What does this mean for my baby?
This is the hardest one of all to predict and it is the one that a parent cares about the most. There are a few things to realize here that can help you keep you on the right path. The first is that as I mentioned above, hydrocephalus is an end result. There are many causes with vastly different ranges of outcomes. Unfortunately all of these causes have been thrown under the same umbrella with the diagnosis of "hydrocephalus". As a result all too often when you ask a perinatologist or other OB specialist about what the outcome is likely to be, you will get the grimmest picture possible. When you have Trisomy 13, aqueductal stenosis and late term IVH's being thrown into the same group, it's easy for the certainty of the poor outcome with Trisomy 13 to overshadow the possibility of better outcomes with the other types.

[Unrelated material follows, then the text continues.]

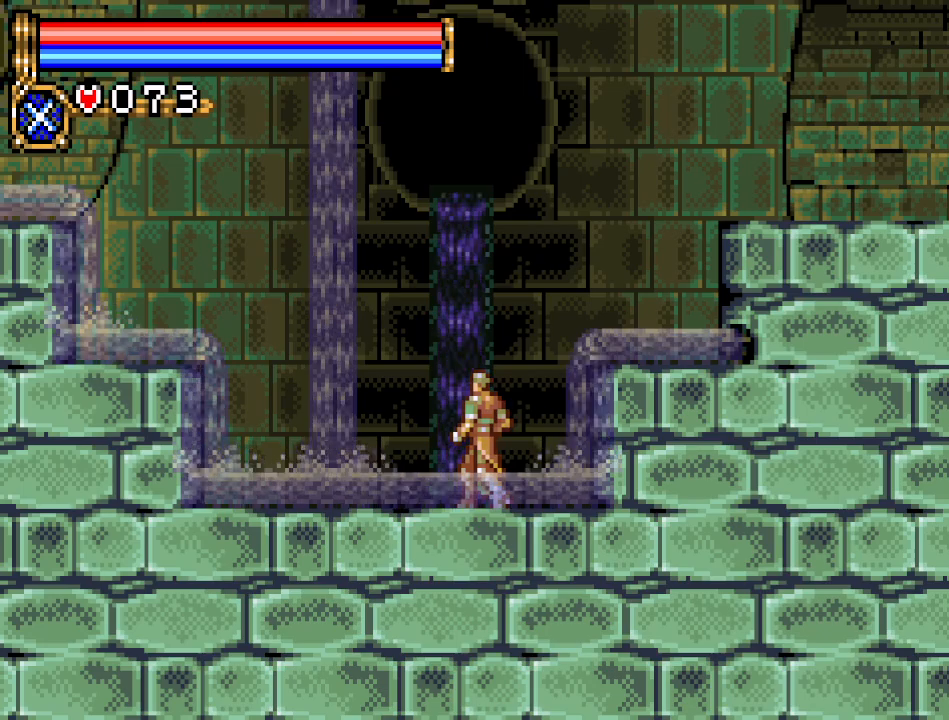
{"buttons": ["DPAD_RIGHT"], "events": []}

What you will need to do as a parent is to follow the steps I gave above in the "What do we do now" section. Until you have the answers to whether or not there are chromosomal problems and until you can at least narrow down the cause, you cannot even begin your search for possible outcomes. The results from those tests are vital to kicking the unapplicable causes out from under the umbrella so that you can just work with the causes that actually apply to your case. Problems with the cerebellum can cause different kinds of issues than the problems with the third ventricle. When chromosomal abnormalities are found, there are generally a reasonably well known set of issues that can come with those abnormalities.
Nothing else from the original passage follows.